During all the period of their poverty stricken condition, Antoinette bore her deprivations like a heroine. Though accustomed from her childhood to plenty, she bore her poverty smilingly and cheerfully. Not one sigh of regret, not one word of complaint escaped her lips. She taught Belton to hope and have faith in himself. But everything seemed to grow darker and darker for him. In the whole of his school life, he had never encountered a student who could surpass him in intellectual ability; and yet, here he was with all his conceded worth, unable to find a fit place to earn his daily bread, all because of the color of his skin. And now the Lord was about to bless him with an offspring.
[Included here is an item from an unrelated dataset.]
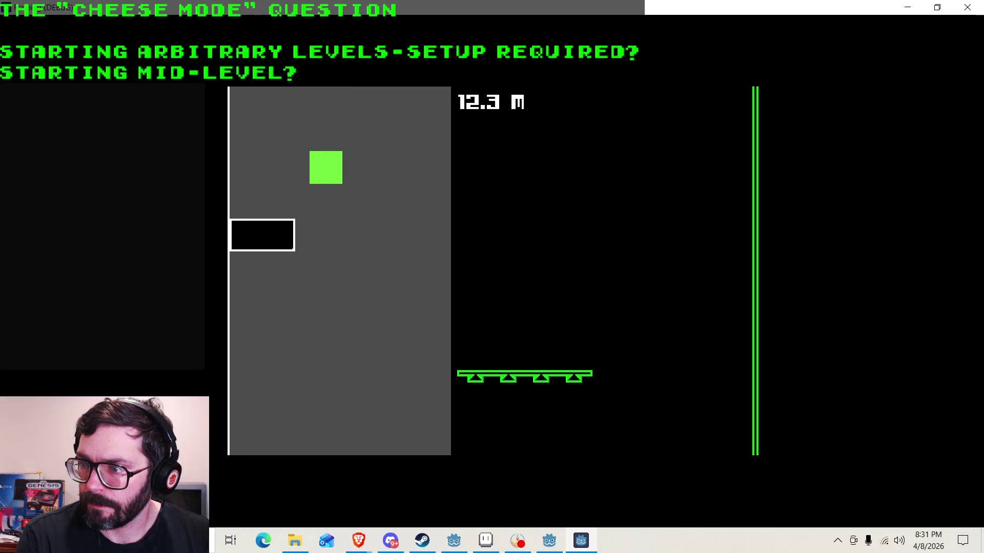
key("Right")
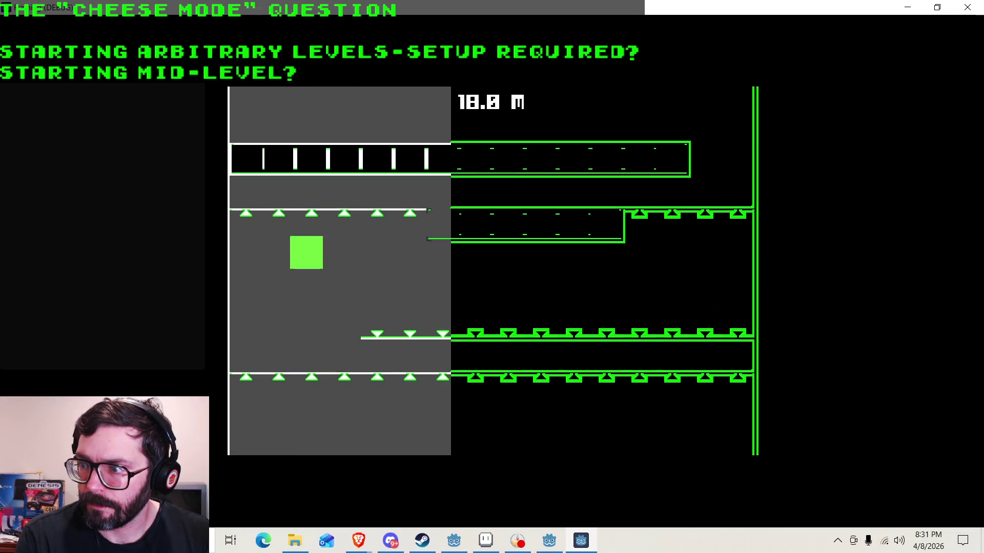
key("Right")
He hardly knew whether to be thankful or sorrowful over this prospective gift from heaven.
On the one hand, an infant in the home would be a source of unbounded joy; but over against this pleasing picture there stood cruel want pointing its wicked, mocking finger at him, anxious for another victim. As the time for the expected gift drew near, Belton grew more moody and despondent. Day by day he grew more and more nervous. One evening the nurse called him into his wife's room, bidding him come and look at his son. The nurse stood in the door and looked hard at Belton as he drew near to the side of his wife's bed. He lifted the lamp from the dresser and approached. Antoinette turned toward the wall and hid her head under the cover. Eagerly, tremblingly, Belton pulled the cover from the little child's face, the nurse all the while watching him as though her eyes would pop out of her head.
Belton bent forward to look at his infant son. A terrible shriek broke from his lips. He dropped the lamp upon the floor and fled out of the house and rushed madly through the city. The color of Antoinette was brown. The color of Belton was dark. But the child was white!
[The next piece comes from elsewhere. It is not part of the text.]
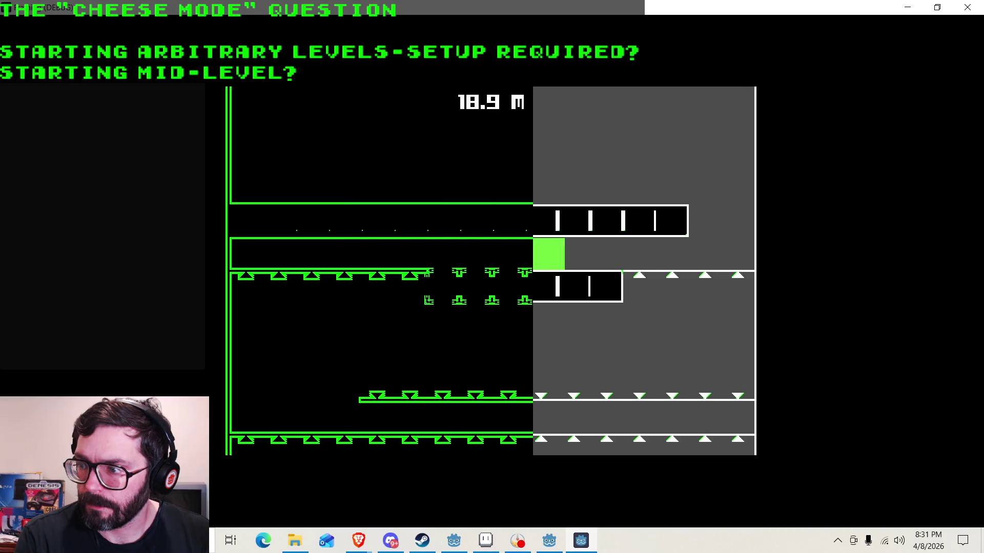
key("Right")
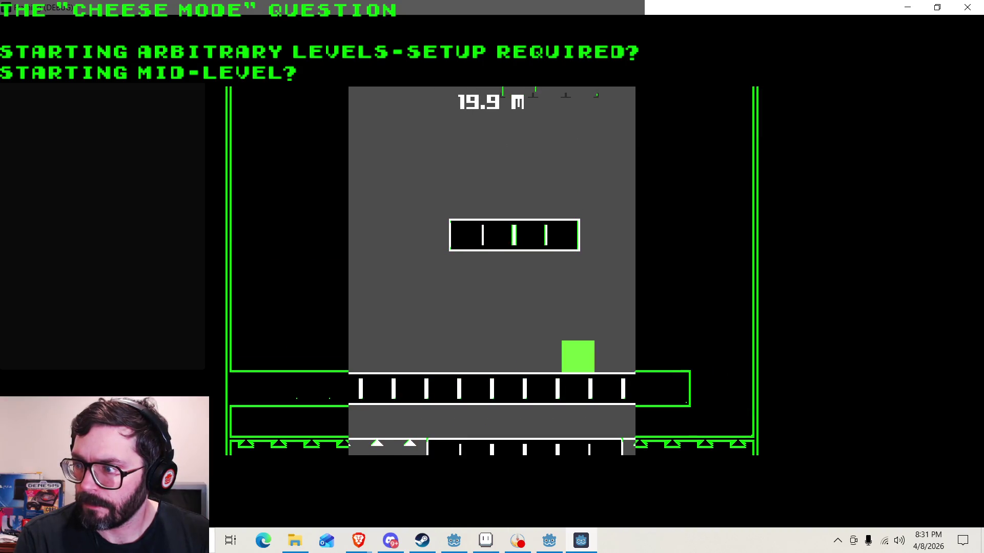
key("Left")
What pen can describe the tumult that raged in Belton's bosom for months and months! Sadly, disconsolately, broken in spirit, thoroughly dejected, Belton dragged himself to his mother's cottage at Winchester. Like a ship that had started on a voyage, on a bright day, with fair winds, but had been overtaken and overwhelmed in an ocean storm, and had been put back to shore, so Belton now brought his battered bark into harbor again.
His brothers and sisters had all married and had left the maternal roof. Belton would sleep in the loft from which in his childhood he tumbled down, when disturbed about the disappearing biscuits. How he longed and sighed for childhood's happy days to come again. He felt that life was too awful for him to bear.
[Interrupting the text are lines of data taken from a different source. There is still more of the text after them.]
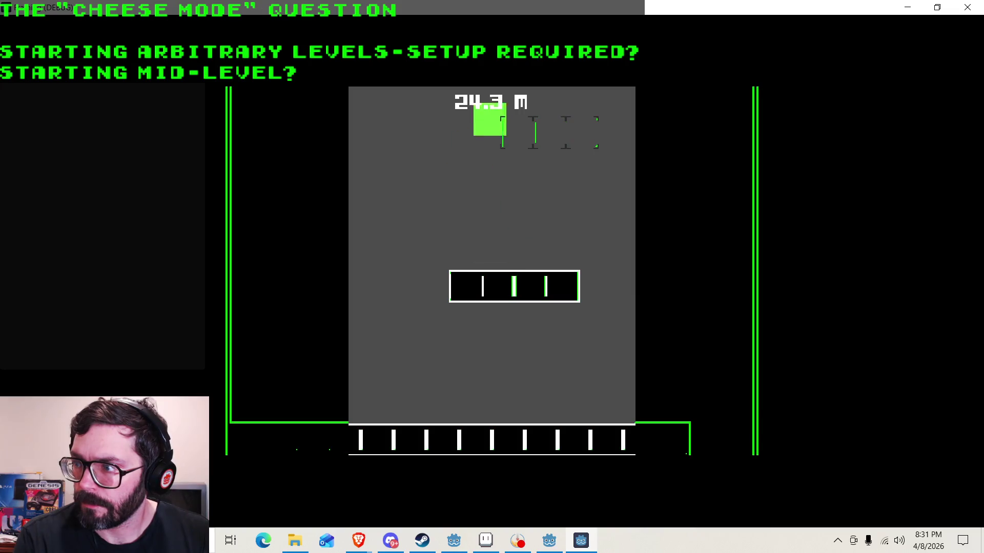
Jump between the spike rows and keep climbing past 42 m, then stop the game.
key("Right")
key("Left")
key("Left")
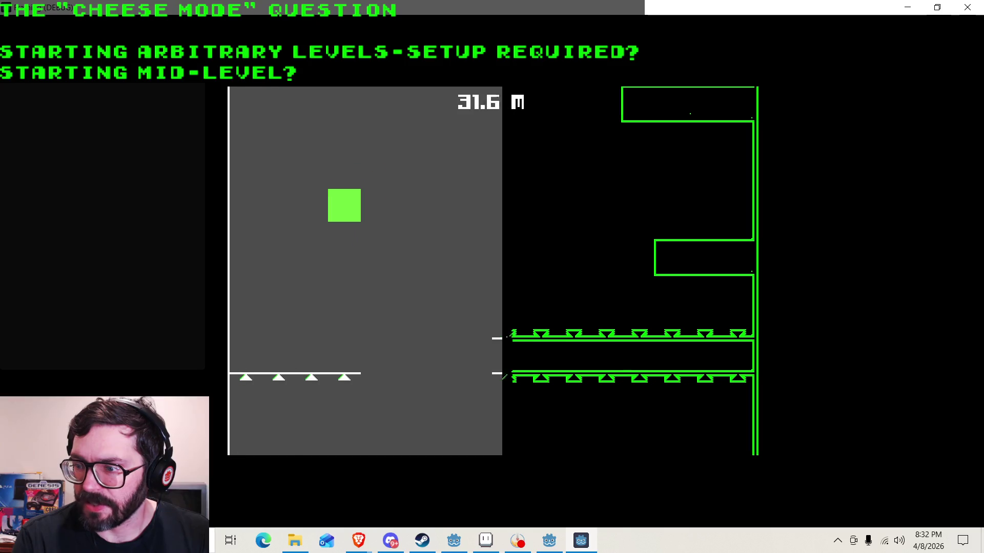
key("Right")
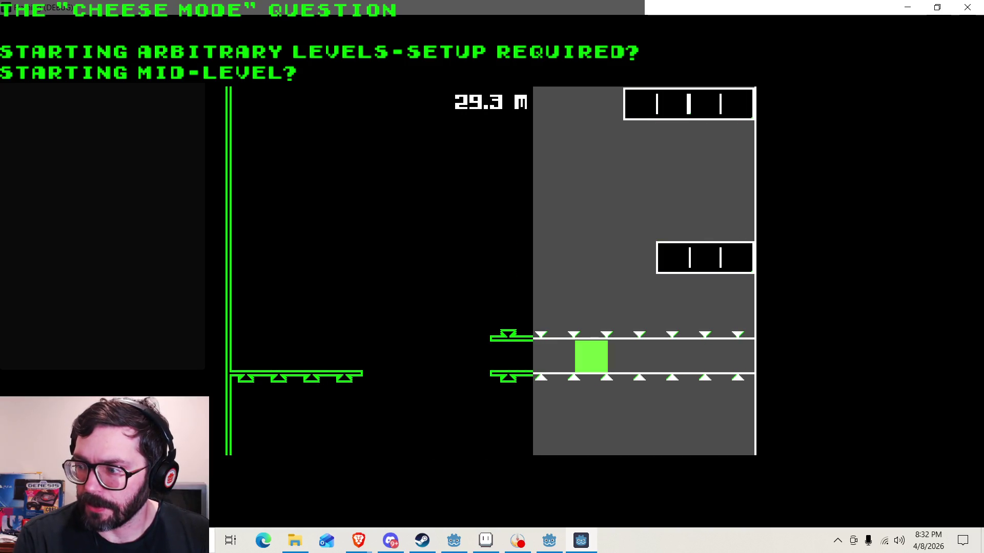
key("Left")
His feelings toward his wife were more of pity than reproach. Like the multitude, he supposed that his failure to properly support her had tempted her to ruin. He loved her still if anything, more passionately than ever. But ah! what were his feelings in those days toward the flag which he had loved so dearly, which had floated proudly and undisturbed, while color prejudice, upheld by it, sent, as he thought, cruel want with drawn sword to stab his family honor to death. Belton had now lost all hope of personal happiness in this life, and as he grew more and more composed he found himself better prepared than ever to give his life wholly to the righting of the wrongs of his people.
Tenderly he laid the image of Antoinette to rest in a grave in the very center of his heart. He covered her grave with fragrant flowers; and though he acknowledged the presence of a corpse in his heart, 'twas the corpse of one he loved.
We must leave our beautiful heroine under a cloud just here, but God is with her and will bring her forth conqueror in the sight of men and angels.